> Records contained in a dataset:
● ● ● ●
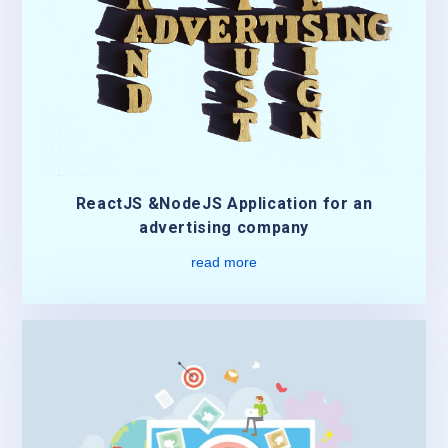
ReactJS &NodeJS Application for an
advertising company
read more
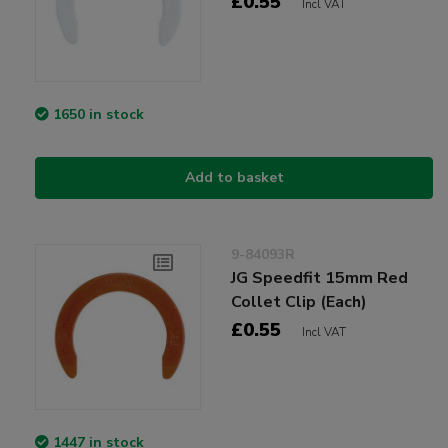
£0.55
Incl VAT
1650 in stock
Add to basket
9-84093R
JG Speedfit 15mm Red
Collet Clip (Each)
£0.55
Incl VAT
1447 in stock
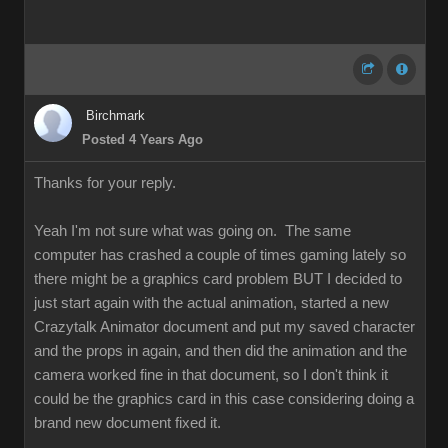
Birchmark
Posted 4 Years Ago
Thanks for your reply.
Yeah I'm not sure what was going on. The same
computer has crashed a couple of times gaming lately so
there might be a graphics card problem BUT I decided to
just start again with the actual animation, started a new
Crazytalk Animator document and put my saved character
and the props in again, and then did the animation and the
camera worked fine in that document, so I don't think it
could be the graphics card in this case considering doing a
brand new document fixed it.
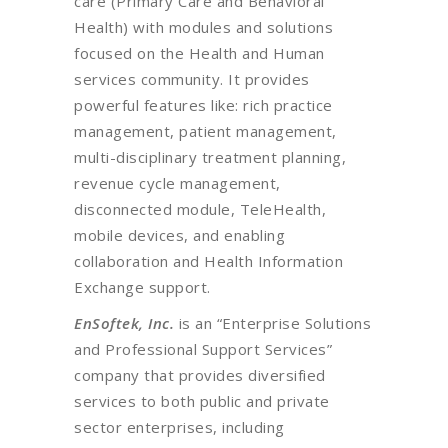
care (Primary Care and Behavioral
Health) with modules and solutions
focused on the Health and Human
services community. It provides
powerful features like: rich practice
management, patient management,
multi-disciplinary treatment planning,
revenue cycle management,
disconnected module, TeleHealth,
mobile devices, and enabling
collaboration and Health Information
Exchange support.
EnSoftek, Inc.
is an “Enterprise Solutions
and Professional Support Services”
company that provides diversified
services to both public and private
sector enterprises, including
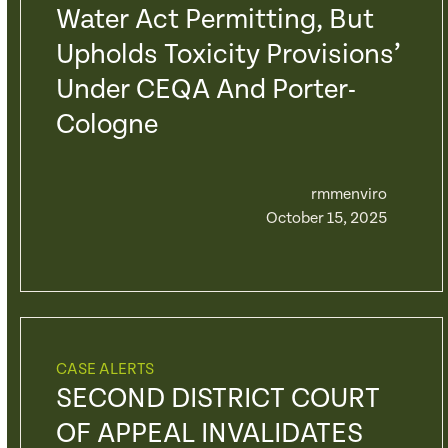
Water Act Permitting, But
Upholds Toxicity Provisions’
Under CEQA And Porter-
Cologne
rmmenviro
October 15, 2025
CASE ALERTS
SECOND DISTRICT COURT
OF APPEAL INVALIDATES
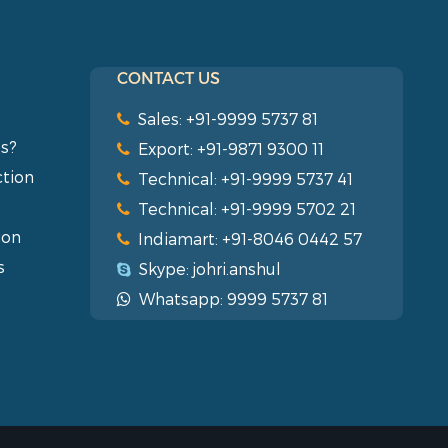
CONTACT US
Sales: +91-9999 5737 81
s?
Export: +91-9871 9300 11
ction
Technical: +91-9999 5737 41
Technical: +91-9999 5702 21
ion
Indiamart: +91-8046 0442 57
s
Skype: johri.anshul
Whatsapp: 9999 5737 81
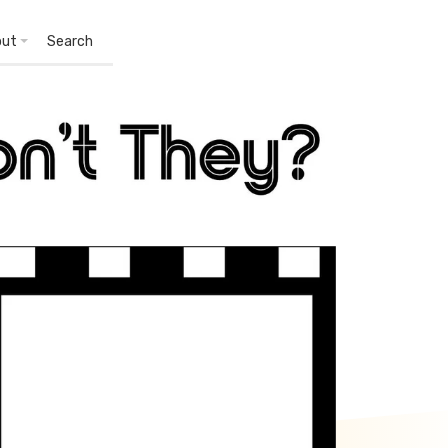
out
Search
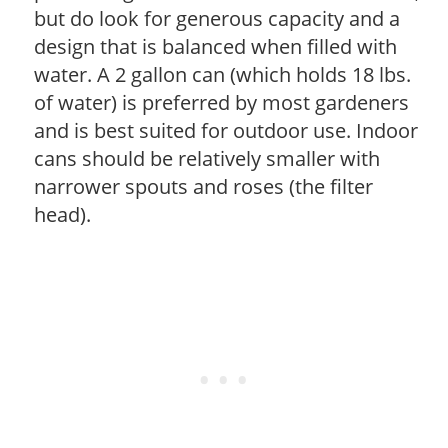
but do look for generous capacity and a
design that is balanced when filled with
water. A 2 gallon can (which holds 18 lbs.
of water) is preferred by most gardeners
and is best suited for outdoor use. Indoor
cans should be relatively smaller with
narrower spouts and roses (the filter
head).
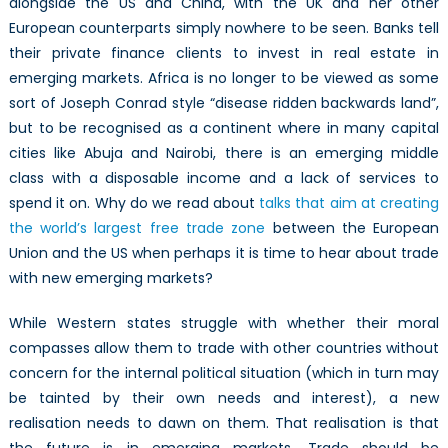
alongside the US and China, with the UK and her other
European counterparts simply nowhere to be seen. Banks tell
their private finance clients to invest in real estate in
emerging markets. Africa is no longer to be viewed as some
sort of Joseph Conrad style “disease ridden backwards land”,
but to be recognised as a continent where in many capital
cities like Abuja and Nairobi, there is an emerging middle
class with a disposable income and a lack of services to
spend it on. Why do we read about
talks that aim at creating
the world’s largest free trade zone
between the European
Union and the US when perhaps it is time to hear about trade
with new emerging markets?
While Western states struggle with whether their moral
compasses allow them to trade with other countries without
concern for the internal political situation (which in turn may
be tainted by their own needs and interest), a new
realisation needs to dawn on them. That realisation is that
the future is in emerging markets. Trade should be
● ● ● ●
> YOUR OBJECTIVE: Starting at the first line of the records above, set down each line exactly through the one that holds "Yeah I'm not sure what was going on. The same". Omit pictures.

> ANSWER AREA:
ReactJS &NodeJS Application for an
advertising company
read more
£0.55
Incl VAT
1650 in stock
Add to basket
9-84093R
JG Speedfit 15mm Red
Collet Clip (Each)
£0.55
Incl VAT
1447 in stock
Birchmark
Posted 4 Years Ago
Thanks for your reply.
Yeah I'm not sure what was going on. The same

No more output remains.